3 – Quando a Eagle Eyes fechou as portas, prometeu devolver o dinheiro aos investidores, mas evidentemente isso não aconteceu. Em uma situação como esta, como conseguir de volta o capital investido?

Marcelo Godke: Há uma enorme chance de não conseguir: se o dinheiro foi gasto, se as moedas foram vendidas, não vai ser recuperado. A pessoa que investiu tem de entrar com uma ação para tentar reaver o dinheiro; com um pedido de investigação criminal, perante a polícia; e fazer uma denúncia perante a Comissão de Valores Mobiliários (CVM), para que os envolvidos sejam investigados e punidos. Pode ser que a pessoa não consiga ter o seu dinheiro de volta, mas uma coisa é fato: quanto mais ela esperar para entrar na justiça, mais vai demorar para ter a chance de recuperar o dinheiro.

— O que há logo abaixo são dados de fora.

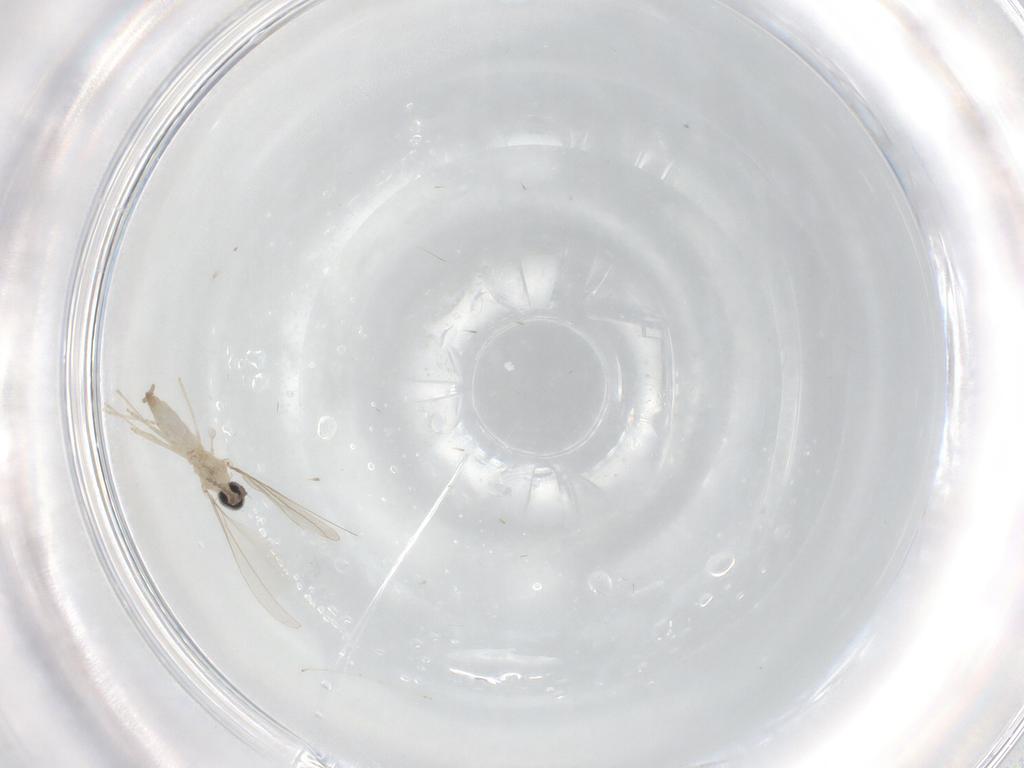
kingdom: Animalia
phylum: Arthropoda
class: Insecta
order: Diptera
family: Cecidomyiidae
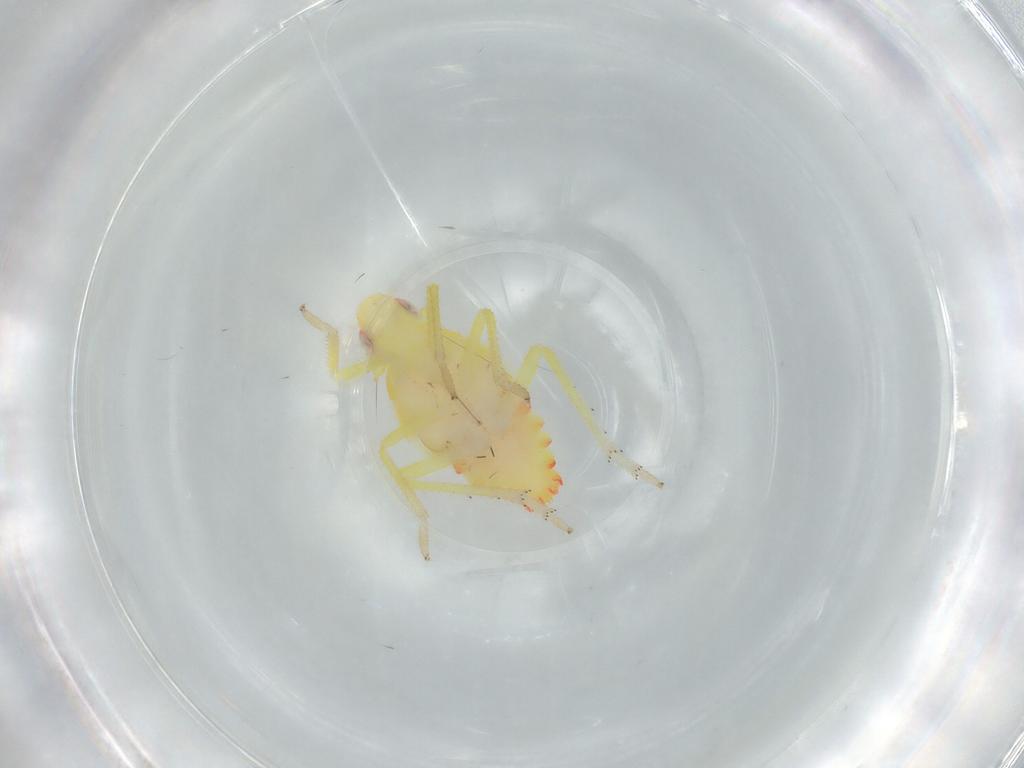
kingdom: Animalia
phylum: Arthropoda
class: Insecta
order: Hemiptera
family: Tropiduchidae
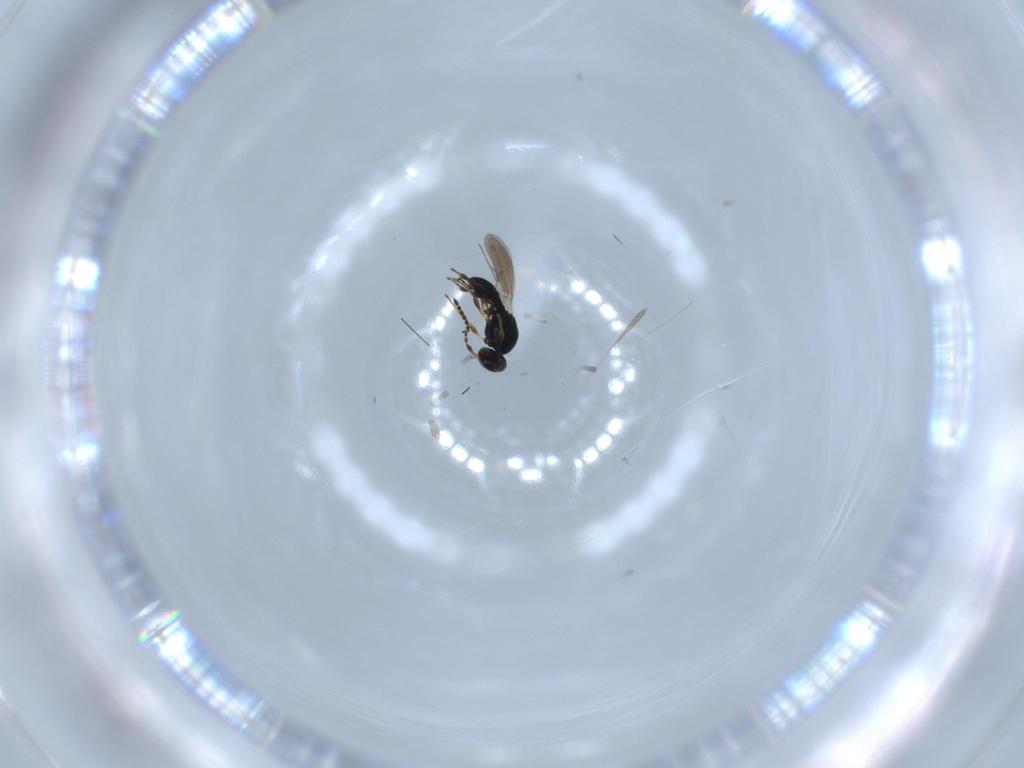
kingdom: Animalia
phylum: Arthropoda
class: Insecta
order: Hymenoptera
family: Platygastridae
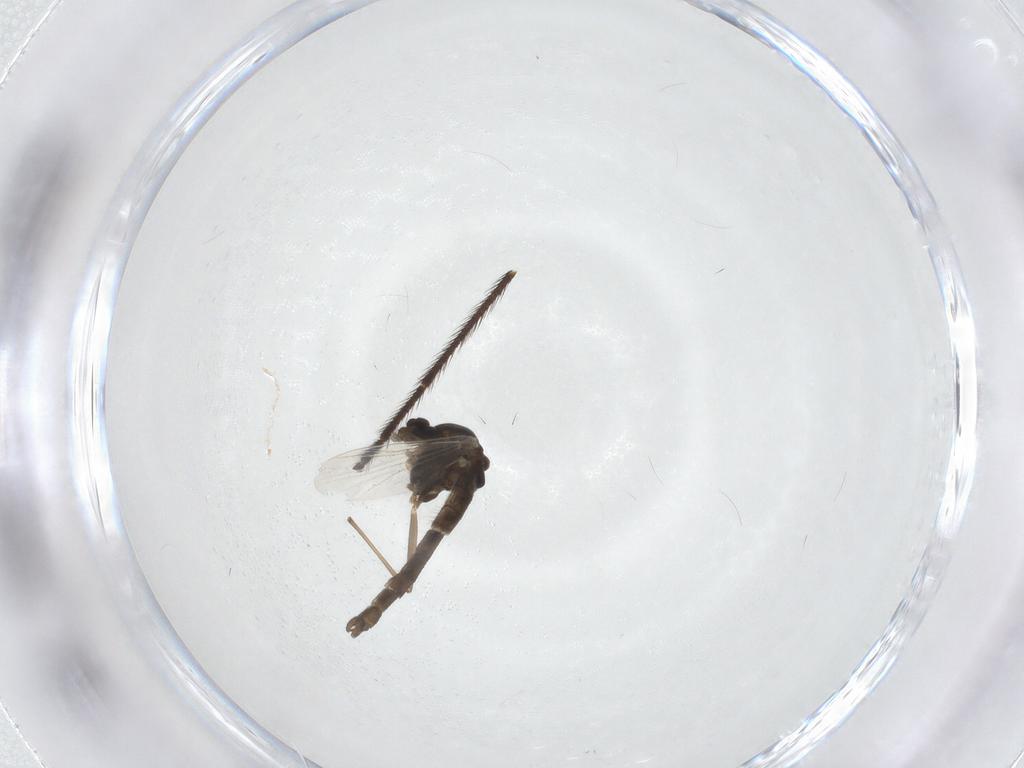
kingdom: Animalia
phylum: Arthropoda
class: Insecta
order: Diptera
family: Chironomidae
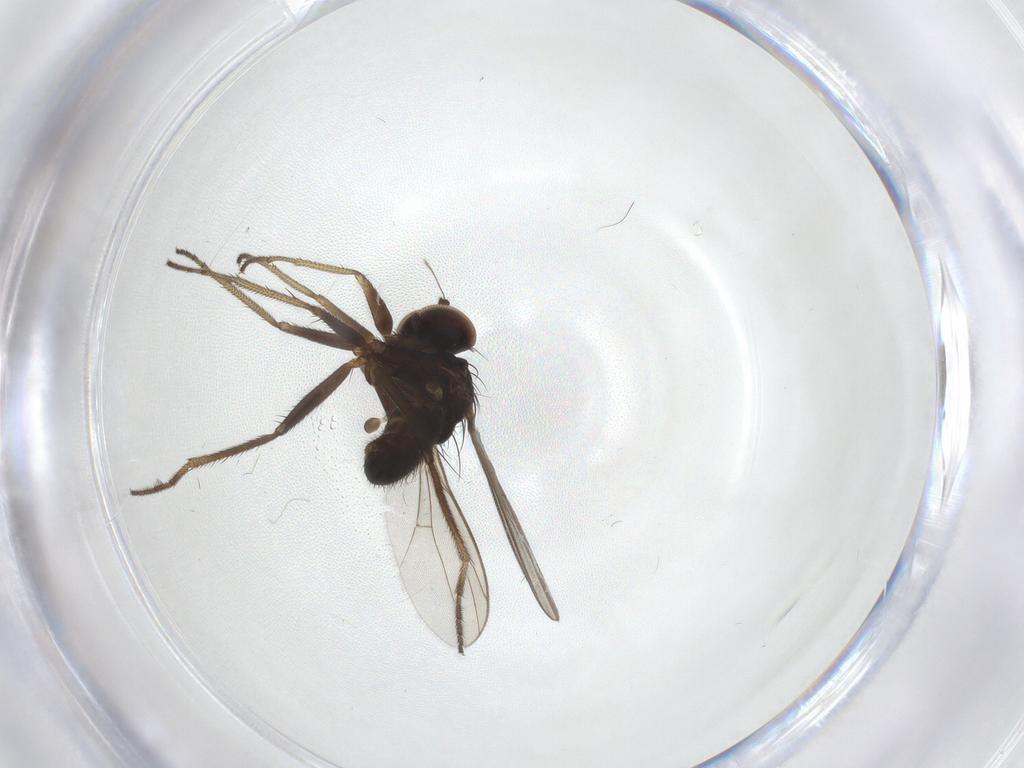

Fonte: Marcelo Godke, advogado especialista em Direito Empresarial, Digital, Open Banking. Bacharel em Direito pela Universidade Católica de Santos, especialista em Direito dos Contratos pelo CEU Law School. Professor do Insper e da Faap, mestre em Direito pela Columbia University School of Law e sócio do Godke Advogados. Doutorando pela Universiteit Tilburg (Holanda) e Doutorando em Direito pela USP (Brasil).